当前位置:网站首页>Sorting and replying to questions related to transformer
Sorting and replying to questions related to transformer
2022-04-23 15:27:00 【moletop】
transformer
motivation :
RNN characteristic : Give you a sequence , The calculation is step by step from left to right . For sentences , It's a word by word , Right. t One word counts one ht, Also known as his hidden state , It's from the previous word ht-1 and Current t The word itself determines . In this way, the historical information learned before can be passed through ht-1 In the present , Then do some calculations with the current word and get the output .
problem : Because it's timing transmission , Lead to 1. Difficult to parallel 2. The early learned information will be lost , If you don't want to lose , That may require a big ht, But if you make one more big ht, Every time should be saved , The overhead of memory is relatively large .
——> Pure use attention Mechanism can greatly improve the parallelism
- Consider using CNN Replace the recurrent neural network :CNN It is difficult to model long sequences , Every convolution calculation is to look at a small window , Take pixels as an example , If two pixels are far apart , Then you need many layers of convolution , To fuse these two distant pixels . And for transformer Come on , I can see all the pixels at once , Relatively speaking, there is no such problem . But convolution has the advantage of being able to do multiple output channels . Each channel can think that it can recognize different patterns . therefore muti-headed attention To be mentioned , It is used to simulate the effect of multiple output channels of convolutional neural network , It can also be said to be a multi-scale concept , Let the model learn from multiple different scale spaces .
structure
encoder:
The left part ,N be equal to 6 Exactly the same layer Every layer There are two of them sub-layers. first sub-layer Namely multihead self attention, The second one is actually MLP. Then each sublayer is connected with a residual , Finally, I used one LayerNorm. So the output of each sublayer is LayerNorm(x + Sublayer (x)).

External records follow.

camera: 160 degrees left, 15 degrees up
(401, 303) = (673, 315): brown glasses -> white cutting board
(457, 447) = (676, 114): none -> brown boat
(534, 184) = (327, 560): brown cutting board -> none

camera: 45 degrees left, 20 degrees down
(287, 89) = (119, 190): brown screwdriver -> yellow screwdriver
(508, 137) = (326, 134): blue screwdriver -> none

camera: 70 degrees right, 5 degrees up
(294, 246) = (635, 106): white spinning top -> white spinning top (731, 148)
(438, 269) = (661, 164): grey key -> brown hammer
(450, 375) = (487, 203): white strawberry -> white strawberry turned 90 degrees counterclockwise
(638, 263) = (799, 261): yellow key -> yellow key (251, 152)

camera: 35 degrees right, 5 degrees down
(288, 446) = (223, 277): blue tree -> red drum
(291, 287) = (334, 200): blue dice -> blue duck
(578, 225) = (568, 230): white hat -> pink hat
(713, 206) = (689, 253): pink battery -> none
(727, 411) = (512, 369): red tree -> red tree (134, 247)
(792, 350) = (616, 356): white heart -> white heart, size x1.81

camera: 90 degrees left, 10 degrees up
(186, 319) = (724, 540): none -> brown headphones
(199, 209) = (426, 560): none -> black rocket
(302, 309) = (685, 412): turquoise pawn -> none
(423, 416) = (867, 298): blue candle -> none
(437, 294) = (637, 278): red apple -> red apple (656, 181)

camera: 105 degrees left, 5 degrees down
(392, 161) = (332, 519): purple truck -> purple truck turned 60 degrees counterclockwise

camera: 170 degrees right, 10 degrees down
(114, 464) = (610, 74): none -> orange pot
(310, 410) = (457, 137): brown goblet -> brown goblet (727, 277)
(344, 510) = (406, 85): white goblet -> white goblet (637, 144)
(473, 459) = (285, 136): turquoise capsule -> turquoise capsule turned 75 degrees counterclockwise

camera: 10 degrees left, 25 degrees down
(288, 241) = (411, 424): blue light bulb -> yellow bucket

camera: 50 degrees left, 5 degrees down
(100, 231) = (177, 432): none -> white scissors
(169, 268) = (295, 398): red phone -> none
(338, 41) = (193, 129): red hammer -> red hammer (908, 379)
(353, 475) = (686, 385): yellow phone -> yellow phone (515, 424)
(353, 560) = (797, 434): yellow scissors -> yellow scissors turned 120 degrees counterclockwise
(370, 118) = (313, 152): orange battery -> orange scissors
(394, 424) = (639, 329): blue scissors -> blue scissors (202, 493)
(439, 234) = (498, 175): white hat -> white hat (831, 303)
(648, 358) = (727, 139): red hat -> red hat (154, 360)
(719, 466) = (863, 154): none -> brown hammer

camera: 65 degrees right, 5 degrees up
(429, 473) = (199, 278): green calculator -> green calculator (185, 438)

details : Because the input and output of the residual should be the same size , So for the sake of simplicity , The dimension of each output is not set 512, That is, every word , No matter what floor , It's all done 512 The length of a is . This and CNN perhaps MLP It's different , These two are either the dimension reduction or the dimension reduction of space , The dimension of the channel is pulled up . So this also makes the model relatively simpler , If you want to adjust parameters, just adjust this 512 And the one in front N = 6 Just fine .
Location code : There is no RNN Of transformer There seems to be no function to capture sequence information , It can't tell whether I bit the dog or the dog bit me . What shall I do? , The position information of the word can be combined when inputting the word vector , In this way, you can learn word order information
One way is to allocate one 0 To 1 The values between give each time step , among ,0 Indicates the first word ,1 Indicates the last word . Although this method is simple , But it will bring many problems . One of them is that you can't know how many words exist in a specific range . let me put it another way , The time step difference between different sentences has no meaning .
Another way is to linearly assign a value to each time step . That is to say ,1 Assign to the first word ,2 Assign to the second word , And so on . The problem with this approach is that , Not only will these values become very large , And the model will also encounter some sentences longer than all the sentences in the training . Besides , The data set does not necessarily contain sentences of corresponding length on all values , That is, the model probably hasn't seen any sample sentences of such length , This will seriously affect the generalization ability of the model .
In fact, the cycle is different sin and cos Calculated
decoder:
There is a third sublayer more than the encoder ( It's also a long attention mechanism , Residual error is also used , Also used layernorm) It's called masked muti-headed attention( Provide... For the next floor Q). The decoder uses an autoregressive , Some input of the current layer is the input of some time above , This means that when you make predictions , Of course, you can't see the output of those moments after . But do attention When , You can see the complete input , To avoid this happening , use mask The attention mechanism of . This ensures that the behavior is consistent when training and predicting .
Two kinds of mask:
1.padding mask: The length of the sequence we enter is not necessarily the same . For sequences longer than we expect , We just keep the content within the expected length . For a sequence whose length does not reach the desired length , We will use 0 To fill it , The position of filling is meaningless , We don't want attention The mechanism allocates any attention to it , So we add negative infinity to the filled position , Because we use it when calculating attention softmax function , Plus the position that is too negative infinity will be softmax Processing becomes 0).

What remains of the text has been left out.